- League: SPHL
- Sport: Ice hockey
- Duration: TBD

Regular season

Playoffs

SPHL seasons
- ← 2025–262027–28 →

= 2026–27 SPHL season =

The 2026–27 SPHL season is the 23rd season of the SPHL.

==Rule/Playoff Changes==
Following the annual Board of Governors meeting held June 15-19, 2026 in St. Petersburg, Florida the league announced several changes pertaining to various aspects of the game play.

- The league is adopting a three point system for all games, three points for a win, two points for an overtime or shootout win, one point for an overtime or shootout loss, and no points for a regulation loss.

- Overtime is now a seven minute 3-on-3 period and is still sudden-death.

- The shootout has been reduced from five rounds to three and if still tied it becomes a sudden-death round-by-round shootout. Every eligible player on the roster must take a shot before a player is allowed to shoot a second time (previously, a player could shoot multiple times after the initial round of five shots).

- The President's Cup playoffs will remain with the top eight teams qualifying. However, the quarterfinal round is now a best-of-five series, up from a best-of-three series

- Infractions that involve diving or embellishment by the player that was fouled are now nullified and the embellishment penalty will now be the only penalty assessed.

- In venues where replay is available, a coach’s challenge will be available to each team. If the challenge is unsuccessful, the challenging team will be assessed a minor penalty for delay of game. Each team is permitted one challenge per game. The challenge criteria will remain the same as the referee’s discretionary review:
  - Puck crossing the goal line
  - Puck entering the net using a distinct kicking motion
  - Puck entering the net before the goal frame is dislodged
  - Puck directed, batted, or thrown into the net by an attacking player

==Membership Changes==
- On September 17, 2025 the league announced the addition of an expansion team to be based out of the new Regions Arena, in Mobile, Alabama which is planned to be opening early in 2027. The team will begin play with the 2027-28 season. On June 16, 2026 the league announced the team name will be the Mobile Mysticks.

- According to an online report, the Athens Rock Lobsters and possibly some other teams southeastern-US based teams in the Federal Prospects Hockey League were looking to join the SPHL for the 2026-27 season.
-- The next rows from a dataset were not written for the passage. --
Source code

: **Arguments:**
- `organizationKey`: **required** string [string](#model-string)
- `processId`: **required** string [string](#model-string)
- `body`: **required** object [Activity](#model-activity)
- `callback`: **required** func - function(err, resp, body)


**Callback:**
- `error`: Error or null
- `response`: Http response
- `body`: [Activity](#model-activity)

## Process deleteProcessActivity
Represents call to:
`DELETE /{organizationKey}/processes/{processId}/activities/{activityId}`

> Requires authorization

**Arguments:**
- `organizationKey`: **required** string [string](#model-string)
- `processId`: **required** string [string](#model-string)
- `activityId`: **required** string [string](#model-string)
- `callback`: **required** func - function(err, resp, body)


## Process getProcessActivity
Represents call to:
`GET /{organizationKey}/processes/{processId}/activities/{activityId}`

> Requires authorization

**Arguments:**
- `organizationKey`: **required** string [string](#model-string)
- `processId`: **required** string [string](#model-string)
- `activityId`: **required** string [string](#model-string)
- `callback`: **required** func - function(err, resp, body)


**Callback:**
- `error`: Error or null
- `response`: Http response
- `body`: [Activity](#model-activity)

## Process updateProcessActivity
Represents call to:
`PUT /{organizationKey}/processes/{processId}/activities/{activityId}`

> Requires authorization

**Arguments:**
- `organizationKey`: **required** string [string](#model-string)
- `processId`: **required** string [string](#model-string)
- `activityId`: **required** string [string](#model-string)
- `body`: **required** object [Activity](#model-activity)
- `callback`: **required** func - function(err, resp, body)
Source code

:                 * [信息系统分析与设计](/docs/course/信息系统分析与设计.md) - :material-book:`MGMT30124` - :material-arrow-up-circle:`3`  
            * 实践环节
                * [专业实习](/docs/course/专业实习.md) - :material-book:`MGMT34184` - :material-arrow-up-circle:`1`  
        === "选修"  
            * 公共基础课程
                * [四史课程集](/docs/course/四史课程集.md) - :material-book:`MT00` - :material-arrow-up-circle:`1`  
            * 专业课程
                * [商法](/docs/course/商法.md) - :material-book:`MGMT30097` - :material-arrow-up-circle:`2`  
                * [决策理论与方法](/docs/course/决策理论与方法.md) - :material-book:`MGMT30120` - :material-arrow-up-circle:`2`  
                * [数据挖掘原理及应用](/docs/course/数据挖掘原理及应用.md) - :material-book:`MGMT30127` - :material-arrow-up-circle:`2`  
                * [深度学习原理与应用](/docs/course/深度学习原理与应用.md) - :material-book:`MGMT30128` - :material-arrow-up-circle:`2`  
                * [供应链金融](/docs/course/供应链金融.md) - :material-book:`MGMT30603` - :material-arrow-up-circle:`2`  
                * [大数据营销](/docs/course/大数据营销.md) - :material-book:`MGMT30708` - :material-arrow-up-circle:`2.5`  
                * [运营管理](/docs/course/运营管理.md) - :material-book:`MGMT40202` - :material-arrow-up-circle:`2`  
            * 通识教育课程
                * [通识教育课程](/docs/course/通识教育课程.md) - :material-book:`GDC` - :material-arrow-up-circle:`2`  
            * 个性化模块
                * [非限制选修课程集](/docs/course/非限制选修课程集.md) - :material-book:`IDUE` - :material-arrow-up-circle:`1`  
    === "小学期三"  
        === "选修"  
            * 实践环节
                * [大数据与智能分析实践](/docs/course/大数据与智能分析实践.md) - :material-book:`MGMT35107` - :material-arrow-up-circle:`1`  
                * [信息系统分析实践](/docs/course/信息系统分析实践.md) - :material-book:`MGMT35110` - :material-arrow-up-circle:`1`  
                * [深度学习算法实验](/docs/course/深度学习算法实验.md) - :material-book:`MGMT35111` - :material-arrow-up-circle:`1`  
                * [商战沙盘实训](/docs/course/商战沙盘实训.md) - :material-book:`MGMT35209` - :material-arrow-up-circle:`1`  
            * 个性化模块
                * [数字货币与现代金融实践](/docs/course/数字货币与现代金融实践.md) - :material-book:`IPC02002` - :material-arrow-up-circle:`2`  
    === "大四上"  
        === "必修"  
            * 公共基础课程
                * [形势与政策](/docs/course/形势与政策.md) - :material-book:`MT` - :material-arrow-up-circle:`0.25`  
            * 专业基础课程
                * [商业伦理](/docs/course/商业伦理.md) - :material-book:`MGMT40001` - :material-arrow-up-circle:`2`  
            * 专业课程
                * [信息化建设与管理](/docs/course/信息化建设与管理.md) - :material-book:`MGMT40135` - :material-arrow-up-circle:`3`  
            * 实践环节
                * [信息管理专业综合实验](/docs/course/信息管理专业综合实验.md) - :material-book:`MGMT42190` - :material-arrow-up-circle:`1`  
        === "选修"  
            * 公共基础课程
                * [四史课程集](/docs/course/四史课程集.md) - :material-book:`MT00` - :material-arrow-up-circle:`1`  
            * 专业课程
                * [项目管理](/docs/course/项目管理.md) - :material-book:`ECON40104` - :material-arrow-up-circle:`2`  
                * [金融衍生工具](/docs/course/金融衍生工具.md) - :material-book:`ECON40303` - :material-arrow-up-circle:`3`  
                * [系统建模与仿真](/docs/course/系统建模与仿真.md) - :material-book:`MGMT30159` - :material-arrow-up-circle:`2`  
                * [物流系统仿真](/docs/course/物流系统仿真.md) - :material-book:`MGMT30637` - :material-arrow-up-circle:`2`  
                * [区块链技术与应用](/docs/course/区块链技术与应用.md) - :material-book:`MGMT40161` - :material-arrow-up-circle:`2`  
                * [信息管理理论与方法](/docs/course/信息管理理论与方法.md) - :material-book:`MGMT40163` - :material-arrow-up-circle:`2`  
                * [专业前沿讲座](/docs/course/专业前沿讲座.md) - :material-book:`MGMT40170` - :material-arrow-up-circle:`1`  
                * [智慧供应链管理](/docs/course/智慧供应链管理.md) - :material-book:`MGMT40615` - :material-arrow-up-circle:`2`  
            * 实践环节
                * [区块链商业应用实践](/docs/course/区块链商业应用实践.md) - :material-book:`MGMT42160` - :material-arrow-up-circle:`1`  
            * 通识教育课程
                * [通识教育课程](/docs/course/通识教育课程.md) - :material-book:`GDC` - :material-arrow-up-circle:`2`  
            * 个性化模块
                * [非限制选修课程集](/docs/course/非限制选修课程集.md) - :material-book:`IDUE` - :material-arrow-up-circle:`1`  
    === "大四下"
Joining the SPHL was the ownership's original plan for 2025-26.On May 13, 2026 the move to the SPHL was confirmed by that league.

- On May 30, 2026 the SPHL announced the conditional approval for the addition of the Pee Dee Icecats, who were members of the Federal Prospects Hockey League for the 2025-26 season. On June 24, 2026 the team was fully approved for membership.

==Teams==
| Team | City | Arena | Founded | Joined |
| Athens Rock Lobsters | Akins Ford Arena | Athens, Georgia | 2025 | 2026 |
| Birmingham Bulls | Pelham, Alabama | Pelham Civic Center | 2017 |
| Evansville Thunderbolts | Evansville, Indiana | Ford Center | 2016 |
| Fayetteville Marksmen | Fayetteville, North Carolina | Cumberland County Crown Coliseum | 2002 | 2004 |
| Huntsville Havoc | Huntsville, Alabama | Von Braun Center | 2004 |
| Knoxville Ice Bears | Knoxville, Tennessee | Knoxville Civic Auditorium and Coliseum | 2002 | 2004 |
| Macon Mayhem | Macon, Georgia | Macon Coliseum | 2010* | 2015 |
| Pee Dee Icecats | Florence, South Carolina | Florence Civic Center | 2025 | 2026 |
| Pensacola Ice Flyers | Pensacola, Florida | Pensacola Bay Center | 2009 |
| Peoria Rivermen | Peoria, Illinois | Carver Arena | 2013 |
| Quad City Storm | Moline, Illinois | TaxSlayer Center | 2018* |
| Roanoke Rail Yard Dawgs | Roanoke, Virginia | Berglund Center | 2009* |

===Expansion 2027-28===
| Team | City | Arena | Founded | Joined |
| Mobile Mysticks | Mobile, Alabama | Regions Arena | 2025 | 2027 |

==Regular season==
To be added upon completion of the regular season.
==Playoffs==
===Format===
The top eight teams qualify. As of 2026-27 all rounds are now best-of-five. The playoff champion is awarded the President's Cup.